At an inauguration ceremony, Wacker CEO Rudolf Staudigl affirmed his bullishness on the solar industry despite the rocky end to 2011. Overcapacity and consolidation in the industry had a strong negative impact on the company’s business in the fourth quarter of last year, he acknowledged. In a sign of the market turmoil, the firm said $87 million of its polysilicon earnings last year came from holding on to advance payments made by customers that later decided to withdraw from the business.
Yet demand picked up “markedly” in the first few months of 2012, Staudigl said, and he cast falling polysilicon prices in a positive light. “We are very optimistic about the outlook for photovoltaics because the significant price decline for polysilicon, wafers, cells, and modules strengthens photovoltaics’ competitiveness as an energy source,” he said.
Observers are less optimistic about the sector, although they see large companies such as Wacker pulling through.
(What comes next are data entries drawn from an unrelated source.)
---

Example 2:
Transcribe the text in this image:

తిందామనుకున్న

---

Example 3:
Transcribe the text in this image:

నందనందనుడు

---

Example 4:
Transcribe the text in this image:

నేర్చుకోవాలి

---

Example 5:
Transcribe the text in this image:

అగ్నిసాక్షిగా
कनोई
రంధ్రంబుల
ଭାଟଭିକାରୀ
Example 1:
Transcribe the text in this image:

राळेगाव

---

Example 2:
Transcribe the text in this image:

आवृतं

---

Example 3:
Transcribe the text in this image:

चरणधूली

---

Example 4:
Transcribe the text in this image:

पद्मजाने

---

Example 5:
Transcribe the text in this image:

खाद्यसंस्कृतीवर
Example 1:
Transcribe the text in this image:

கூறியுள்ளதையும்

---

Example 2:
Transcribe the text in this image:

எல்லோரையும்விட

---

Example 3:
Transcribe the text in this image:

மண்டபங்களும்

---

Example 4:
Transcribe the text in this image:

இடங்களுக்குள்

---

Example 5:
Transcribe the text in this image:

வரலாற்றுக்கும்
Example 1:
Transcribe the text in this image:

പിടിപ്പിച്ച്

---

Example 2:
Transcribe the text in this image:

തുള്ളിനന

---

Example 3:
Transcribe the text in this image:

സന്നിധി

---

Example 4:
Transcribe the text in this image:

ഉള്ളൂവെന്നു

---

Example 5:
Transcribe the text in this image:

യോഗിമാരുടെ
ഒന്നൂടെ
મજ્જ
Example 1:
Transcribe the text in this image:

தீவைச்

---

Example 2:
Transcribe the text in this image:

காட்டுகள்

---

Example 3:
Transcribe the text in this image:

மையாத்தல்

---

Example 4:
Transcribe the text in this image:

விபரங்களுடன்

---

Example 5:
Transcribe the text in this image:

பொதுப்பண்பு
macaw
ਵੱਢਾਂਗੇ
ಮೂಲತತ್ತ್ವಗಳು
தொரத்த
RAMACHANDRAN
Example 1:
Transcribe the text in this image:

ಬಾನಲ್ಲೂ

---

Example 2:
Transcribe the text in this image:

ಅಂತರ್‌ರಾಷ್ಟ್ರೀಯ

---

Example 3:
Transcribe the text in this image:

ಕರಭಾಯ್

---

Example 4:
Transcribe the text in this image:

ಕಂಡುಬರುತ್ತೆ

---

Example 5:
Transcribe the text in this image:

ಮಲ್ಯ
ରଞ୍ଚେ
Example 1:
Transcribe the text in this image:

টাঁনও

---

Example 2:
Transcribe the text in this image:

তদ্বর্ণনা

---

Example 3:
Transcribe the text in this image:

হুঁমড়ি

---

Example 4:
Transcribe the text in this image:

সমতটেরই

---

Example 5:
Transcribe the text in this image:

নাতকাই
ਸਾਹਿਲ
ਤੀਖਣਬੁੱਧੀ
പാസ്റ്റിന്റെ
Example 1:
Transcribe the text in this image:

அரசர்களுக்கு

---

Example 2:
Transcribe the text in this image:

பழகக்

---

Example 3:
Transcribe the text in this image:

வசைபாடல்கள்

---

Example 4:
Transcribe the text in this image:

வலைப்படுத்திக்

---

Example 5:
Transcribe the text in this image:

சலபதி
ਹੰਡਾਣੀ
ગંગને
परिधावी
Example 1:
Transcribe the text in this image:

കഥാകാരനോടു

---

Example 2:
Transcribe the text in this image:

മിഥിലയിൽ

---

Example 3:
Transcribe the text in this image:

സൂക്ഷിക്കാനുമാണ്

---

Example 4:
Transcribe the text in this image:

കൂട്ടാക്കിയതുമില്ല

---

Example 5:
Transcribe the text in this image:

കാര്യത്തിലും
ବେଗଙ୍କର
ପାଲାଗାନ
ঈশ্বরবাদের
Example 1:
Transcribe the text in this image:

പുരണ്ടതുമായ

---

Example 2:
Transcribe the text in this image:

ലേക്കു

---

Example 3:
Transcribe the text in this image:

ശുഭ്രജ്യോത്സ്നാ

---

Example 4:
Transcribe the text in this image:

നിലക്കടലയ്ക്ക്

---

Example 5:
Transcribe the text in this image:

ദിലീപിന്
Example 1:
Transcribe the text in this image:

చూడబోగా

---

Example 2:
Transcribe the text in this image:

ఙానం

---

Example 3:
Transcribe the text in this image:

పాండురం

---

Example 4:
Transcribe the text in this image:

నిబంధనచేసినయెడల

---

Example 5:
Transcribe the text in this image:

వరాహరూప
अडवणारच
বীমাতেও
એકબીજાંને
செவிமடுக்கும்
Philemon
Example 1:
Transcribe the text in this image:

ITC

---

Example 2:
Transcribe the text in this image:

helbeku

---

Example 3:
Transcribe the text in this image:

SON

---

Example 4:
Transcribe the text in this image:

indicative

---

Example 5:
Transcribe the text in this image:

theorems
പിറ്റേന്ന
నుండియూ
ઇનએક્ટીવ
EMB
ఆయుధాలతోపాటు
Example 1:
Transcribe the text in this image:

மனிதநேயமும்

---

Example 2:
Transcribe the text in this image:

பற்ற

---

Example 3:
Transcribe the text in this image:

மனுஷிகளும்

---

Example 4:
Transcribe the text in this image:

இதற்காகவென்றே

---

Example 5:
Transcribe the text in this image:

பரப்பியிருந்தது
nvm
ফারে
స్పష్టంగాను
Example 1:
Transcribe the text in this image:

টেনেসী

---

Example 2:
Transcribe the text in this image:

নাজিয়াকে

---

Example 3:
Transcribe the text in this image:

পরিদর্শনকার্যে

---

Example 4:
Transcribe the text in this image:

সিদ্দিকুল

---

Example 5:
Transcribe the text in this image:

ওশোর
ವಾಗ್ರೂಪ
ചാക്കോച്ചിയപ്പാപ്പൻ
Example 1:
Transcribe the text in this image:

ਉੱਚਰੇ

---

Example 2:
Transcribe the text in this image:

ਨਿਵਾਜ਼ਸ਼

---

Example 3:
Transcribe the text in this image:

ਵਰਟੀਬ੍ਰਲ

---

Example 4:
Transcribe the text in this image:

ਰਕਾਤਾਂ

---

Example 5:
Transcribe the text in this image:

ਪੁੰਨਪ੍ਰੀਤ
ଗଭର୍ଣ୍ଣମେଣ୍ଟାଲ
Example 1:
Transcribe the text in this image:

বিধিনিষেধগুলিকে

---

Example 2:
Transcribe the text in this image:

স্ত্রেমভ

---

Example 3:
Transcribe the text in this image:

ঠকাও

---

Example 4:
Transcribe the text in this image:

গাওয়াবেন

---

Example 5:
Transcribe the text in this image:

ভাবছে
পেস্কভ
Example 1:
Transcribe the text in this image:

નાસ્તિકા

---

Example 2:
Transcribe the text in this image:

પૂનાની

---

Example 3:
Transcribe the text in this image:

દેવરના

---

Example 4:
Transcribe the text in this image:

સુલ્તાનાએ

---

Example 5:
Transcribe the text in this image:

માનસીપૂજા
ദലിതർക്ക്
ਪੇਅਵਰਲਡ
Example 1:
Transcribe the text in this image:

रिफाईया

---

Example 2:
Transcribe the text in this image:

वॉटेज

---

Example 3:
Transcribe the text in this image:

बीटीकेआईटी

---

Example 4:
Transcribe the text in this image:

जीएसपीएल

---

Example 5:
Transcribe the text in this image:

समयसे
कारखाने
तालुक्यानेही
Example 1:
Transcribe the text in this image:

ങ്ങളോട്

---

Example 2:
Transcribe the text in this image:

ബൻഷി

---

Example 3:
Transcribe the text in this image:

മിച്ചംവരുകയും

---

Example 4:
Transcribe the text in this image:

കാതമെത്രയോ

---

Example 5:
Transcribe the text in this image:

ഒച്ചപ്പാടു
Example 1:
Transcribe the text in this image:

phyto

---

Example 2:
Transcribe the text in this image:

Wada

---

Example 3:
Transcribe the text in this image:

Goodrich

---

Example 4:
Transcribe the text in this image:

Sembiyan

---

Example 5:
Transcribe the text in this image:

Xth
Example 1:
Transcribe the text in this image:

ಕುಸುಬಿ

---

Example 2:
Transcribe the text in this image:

In a report released earlier this year, the market analysis firm GTM Research predicted that the polysilicon industry will undergo “a major shakeout” over the next two years as the price declines of 2011 continue through 2013.
Many companies are furiously adding polysilicon capacity, despite waning demand for photovoltaics, noted Brett Prior, a GTM senior analyst. He said the resulting oversupply “has already begun to open significant gaps in production scale, and therefore cost structure, between industry leaders and an increasingly marginalized group of new entrants.”